Monday, October 4, 2010

Michael Hedges & Friends: Get Back

This last week I received an email from my old college friend Greg Rector. If you remember, I mentioned Greg a while back as he always had the most amazing album collection of anyone on campus. Greg and I reconnected last year via Facebook. I hadn’t seen or heard of him since the seventies, but he has served as the inspiration for this blog on more than one occasion.

In last week’s email, Greg who has been a regular concert attendee since the 70s, related that he and his wife will be seeing Elton John and Leon Russell in concert and that caused him to reminisce about 1972.

I was fortunate to catch Elton at St. John’s (old) Arena in Columbus [Ohio]. I had not paid too much attention to the "Honky Chateau" album - had it, but didn't concentrate on content. When Elton came on stage that night, much to my surprise was "some fiddle player" - wow, interesting. Obviously, not just any “fiddle player” but Jean Luc Ponty! Simply amazing! Then that summer, I went to the Akron Rubber Bowl (not a rock music hotbed) and was fortunate to catch Jefferson Airplane and lo and behold - there was little old Papa John Creach! These were my first intros to the violin in a concert environment and both where amazing. I thought maybe you could get creative.

Well Greg, you have your wish. All of this week, I’ll feature the violin as a rock n’ roll instrument. While some of the names people will be familiar, others will not. I’ll be fitting these into the mold of my regular daily features.

We’ll hear of course from Jean Luc Ponty, Papa John Creech, and a few others. In fact Elton John’s “Honky Chateau,” an album I hadn’t listened to for decades, came out of the closet and proved to be an excellent album by the bespectacled Reginald Dwight that I am featuring it on Saturday. It features Ponty on two cuts.

Today’s Monday Cover is by the late Michael Hedges who was a phenomenal guitarist and harp-guitarist. Hedges often took the guitar to newer heights and greater possibilities with alternative tuning schemas. This undated recording from the New Varsity Theatre in Palo Alto, California was from either the late 70s or early 80s. Backing Hedges is Michael Manring on bass and Darol Anger on violin.

I first became aware of Anger’s music in the magazine “Frets” in the late 1970s. I won a year’s subscription to this new publication by submitting a winning crosswords puzzle to its parent publication – “Guitar Player.” Anger's music and instruments were often featured in “Frets” despite the fact his violin has no frets.

In 1977, Anger became a founding member of the David Grisman Quintet that included Grisman on mandolin, Anger on violin and other assorted instruments, Tony Rice on guitar, Todd Phillips on second mandolin, and Bill Amatneek. This album was pivotal in that it was moving Grisman’s style from Newgrass to a nomenclature he coined as “Dawg Music.”
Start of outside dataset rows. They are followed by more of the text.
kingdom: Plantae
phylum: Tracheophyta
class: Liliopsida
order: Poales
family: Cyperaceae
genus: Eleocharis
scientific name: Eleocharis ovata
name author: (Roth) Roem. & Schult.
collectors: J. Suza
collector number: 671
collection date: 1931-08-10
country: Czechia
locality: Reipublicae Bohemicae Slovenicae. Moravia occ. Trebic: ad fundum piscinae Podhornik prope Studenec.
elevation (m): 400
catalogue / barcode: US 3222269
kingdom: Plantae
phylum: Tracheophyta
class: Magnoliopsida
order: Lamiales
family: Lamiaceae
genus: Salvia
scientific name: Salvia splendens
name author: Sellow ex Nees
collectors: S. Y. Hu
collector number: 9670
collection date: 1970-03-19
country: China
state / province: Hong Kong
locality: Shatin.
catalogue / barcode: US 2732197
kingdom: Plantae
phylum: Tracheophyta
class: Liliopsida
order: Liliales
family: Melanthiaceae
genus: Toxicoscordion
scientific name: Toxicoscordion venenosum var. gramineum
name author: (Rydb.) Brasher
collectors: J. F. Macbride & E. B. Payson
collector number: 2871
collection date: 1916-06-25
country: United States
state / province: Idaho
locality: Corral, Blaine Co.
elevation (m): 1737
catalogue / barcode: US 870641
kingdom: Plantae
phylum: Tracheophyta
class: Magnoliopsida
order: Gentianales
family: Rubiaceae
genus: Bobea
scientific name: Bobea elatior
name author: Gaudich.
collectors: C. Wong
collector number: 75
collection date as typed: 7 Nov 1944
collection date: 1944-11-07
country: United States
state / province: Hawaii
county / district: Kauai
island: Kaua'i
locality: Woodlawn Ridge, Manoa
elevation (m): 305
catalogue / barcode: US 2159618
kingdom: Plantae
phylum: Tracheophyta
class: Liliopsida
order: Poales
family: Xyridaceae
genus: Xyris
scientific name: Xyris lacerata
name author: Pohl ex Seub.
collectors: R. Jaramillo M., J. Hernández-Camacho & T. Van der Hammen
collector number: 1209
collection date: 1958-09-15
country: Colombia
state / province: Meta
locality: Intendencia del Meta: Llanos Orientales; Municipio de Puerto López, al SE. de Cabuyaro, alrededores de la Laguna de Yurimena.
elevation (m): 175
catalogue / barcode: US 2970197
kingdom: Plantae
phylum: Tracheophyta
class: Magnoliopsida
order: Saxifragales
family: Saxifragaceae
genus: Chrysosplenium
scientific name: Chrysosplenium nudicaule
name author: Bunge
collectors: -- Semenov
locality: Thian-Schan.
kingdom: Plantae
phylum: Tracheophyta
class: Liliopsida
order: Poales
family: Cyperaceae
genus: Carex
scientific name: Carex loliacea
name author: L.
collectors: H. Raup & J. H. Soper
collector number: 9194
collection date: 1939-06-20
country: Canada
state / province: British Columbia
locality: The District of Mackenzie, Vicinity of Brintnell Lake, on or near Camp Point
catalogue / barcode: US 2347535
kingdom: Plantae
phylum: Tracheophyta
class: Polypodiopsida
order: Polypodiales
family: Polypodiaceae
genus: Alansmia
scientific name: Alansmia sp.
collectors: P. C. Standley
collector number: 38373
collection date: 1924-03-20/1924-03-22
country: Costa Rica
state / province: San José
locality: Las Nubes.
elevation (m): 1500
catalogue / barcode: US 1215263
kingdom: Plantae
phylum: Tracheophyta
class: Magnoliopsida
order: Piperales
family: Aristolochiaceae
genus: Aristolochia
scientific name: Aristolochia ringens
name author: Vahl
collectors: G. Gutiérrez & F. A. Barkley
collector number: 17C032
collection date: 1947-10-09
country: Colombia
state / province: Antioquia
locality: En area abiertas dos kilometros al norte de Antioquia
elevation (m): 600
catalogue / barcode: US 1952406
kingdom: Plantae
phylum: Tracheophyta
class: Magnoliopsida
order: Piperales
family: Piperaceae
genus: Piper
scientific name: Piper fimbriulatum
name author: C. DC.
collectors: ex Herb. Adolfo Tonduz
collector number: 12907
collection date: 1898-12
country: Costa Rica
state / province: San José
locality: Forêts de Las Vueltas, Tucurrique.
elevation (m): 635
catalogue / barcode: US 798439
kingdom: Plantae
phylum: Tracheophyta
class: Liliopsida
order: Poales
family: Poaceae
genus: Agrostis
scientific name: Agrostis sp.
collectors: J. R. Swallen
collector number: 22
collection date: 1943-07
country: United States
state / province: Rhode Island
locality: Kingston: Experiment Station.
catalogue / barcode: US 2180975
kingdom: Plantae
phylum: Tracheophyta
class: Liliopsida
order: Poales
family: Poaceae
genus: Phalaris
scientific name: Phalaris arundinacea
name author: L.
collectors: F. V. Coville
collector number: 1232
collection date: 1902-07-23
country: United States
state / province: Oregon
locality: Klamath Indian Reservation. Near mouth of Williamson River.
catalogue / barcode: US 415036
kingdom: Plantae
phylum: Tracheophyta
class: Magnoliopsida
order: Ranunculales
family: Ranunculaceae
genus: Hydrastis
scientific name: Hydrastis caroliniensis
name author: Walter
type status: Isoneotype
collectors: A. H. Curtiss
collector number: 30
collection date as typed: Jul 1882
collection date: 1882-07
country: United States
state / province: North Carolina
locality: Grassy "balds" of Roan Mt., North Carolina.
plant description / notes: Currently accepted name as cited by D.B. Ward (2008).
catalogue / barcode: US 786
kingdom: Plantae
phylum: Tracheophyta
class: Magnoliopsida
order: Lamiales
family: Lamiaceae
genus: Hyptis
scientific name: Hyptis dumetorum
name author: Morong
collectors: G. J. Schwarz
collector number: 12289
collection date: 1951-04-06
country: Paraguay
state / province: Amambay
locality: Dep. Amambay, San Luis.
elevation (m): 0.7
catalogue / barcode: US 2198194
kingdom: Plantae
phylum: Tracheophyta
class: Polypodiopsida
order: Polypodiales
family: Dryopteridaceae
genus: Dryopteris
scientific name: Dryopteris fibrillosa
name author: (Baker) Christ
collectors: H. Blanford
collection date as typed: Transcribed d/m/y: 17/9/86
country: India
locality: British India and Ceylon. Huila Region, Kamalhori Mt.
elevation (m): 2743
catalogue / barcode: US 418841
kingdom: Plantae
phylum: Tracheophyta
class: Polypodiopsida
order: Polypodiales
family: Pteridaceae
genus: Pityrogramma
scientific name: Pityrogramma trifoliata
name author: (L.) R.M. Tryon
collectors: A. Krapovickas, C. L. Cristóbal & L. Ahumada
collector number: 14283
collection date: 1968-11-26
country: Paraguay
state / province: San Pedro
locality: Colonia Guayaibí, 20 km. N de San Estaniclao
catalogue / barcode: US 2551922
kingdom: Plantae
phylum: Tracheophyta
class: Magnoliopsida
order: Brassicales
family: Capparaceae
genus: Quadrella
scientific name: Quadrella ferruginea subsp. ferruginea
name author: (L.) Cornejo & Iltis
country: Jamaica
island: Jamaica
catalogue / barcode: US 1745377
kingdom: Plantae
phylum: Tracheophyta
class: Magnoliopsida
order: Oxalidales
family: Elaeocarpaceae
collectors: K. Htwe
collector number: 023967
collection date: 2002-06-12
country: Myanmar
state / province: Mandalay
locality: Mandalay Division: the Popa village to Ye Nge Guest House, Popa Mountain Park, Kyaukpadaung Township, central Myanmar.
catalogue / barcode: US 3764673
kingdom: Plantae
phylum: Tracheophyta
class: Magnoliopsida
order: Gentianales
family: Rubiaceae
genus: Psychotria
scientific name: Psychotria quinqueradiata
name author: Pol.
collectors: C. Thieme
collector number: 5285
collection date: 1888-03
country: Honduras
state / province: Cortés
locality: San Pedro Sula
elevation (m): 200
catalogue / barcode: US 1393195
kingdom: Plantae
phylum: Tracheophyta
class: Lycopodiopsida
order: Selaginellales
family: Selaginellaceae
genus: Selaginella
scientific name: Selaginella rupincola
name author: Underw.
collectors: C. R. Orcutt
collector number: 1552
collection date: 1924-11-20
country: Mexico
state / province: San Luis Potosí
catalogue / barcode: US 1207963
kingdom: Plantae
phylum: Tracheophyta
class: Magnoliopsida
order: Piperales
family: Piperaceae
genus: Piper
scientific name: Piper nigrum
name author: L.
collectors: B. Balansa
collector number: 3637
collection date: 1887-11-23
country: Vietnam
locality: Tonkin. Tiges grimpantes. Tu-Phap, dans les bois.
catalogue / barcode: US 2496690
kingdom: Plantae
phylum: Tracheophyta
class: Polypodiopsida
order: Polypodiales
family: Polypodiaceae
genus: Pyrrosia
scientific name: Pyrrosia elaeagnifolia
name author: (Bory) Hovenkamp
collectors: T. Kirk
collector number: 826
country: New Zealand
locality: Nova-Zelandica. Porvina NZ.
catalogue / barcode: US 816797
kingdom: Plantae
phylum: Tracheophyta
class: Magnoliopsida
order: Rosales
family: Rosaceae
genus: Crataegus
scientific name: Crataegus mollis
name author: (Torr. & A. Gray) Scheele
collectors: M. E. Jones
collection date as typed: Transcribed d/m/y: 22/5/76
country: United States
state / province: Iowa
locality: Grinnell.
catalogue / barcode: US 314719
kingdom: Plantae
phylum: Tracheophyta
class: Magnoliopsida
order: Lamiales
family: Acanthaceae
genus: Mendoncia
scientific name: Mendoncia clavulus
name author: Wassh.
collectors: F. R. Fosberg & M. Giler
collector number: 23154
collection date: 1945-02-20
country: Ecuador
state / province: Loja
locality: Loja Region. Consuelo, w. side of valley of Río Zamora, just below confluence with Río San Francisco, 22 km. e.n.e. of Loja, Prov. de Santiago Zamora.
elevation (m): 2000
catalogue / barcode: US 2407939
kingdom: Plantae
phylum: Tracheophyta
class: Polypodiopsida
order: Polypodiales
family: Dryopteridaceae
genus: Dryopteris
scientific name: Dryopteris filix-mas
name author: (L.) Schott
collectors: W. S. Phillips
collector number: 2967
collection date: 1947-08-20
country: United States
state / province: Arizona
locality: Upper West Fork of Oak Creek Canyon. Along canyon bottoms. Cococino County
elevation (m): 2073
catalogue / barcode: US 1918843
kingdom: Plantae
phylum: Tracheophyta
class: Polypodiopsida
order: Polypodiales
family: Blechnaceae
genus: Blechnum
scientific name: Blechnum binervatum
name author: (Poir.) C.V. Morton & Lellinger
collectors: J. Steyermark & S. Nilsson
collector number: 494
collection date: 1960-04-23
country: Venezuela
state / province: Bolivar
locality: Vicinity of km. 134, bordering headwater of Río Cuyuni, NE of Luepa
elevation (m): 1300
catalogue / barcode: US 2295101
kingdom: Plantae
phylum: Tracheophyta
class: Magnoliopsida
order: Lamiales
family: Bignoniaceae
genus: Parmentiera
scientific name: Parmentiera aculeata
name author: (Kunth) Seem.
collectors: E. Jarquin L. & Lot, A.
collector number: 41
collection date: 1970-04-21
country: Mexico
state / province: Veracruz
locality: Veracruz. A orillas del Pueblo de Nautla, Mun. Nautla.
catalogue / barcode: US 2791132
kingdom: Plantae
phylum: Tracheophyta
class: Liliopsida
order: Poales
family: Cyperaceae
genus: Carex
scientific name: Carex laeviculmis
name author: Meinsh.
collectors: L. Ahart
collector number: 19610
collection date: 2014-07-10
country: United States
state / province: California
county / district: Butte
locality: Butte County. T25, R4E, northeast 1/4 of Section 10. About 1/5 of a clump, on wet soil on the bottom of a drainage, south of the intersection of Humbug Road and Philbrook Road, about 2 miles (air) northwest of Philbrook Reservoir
To me, Anger was a complete unknown; however, he had impeccable talent. His clandestine status did not last long as Anger was constantly contributing on numerous albums in various styles. In today’s cover recording, Michael Hedges leads the trio in an acoustic version of The Beatles’ “Get Back.” Because of the sparse instrumentation in a live context, you can experience Darol Anger’s talent in all of its glory. Enjoy!

The Beatles & Billy Preston Live

This 1969 recording comes from the motion picture "Let it Be" and features The Beatles live on the roof of the Apple Records' office in London. Billy Preston accompanies the Fab Four on a Fender Rhodes electric piano. Shortly after this song, the municipal bobbies broke-up the impromptu session.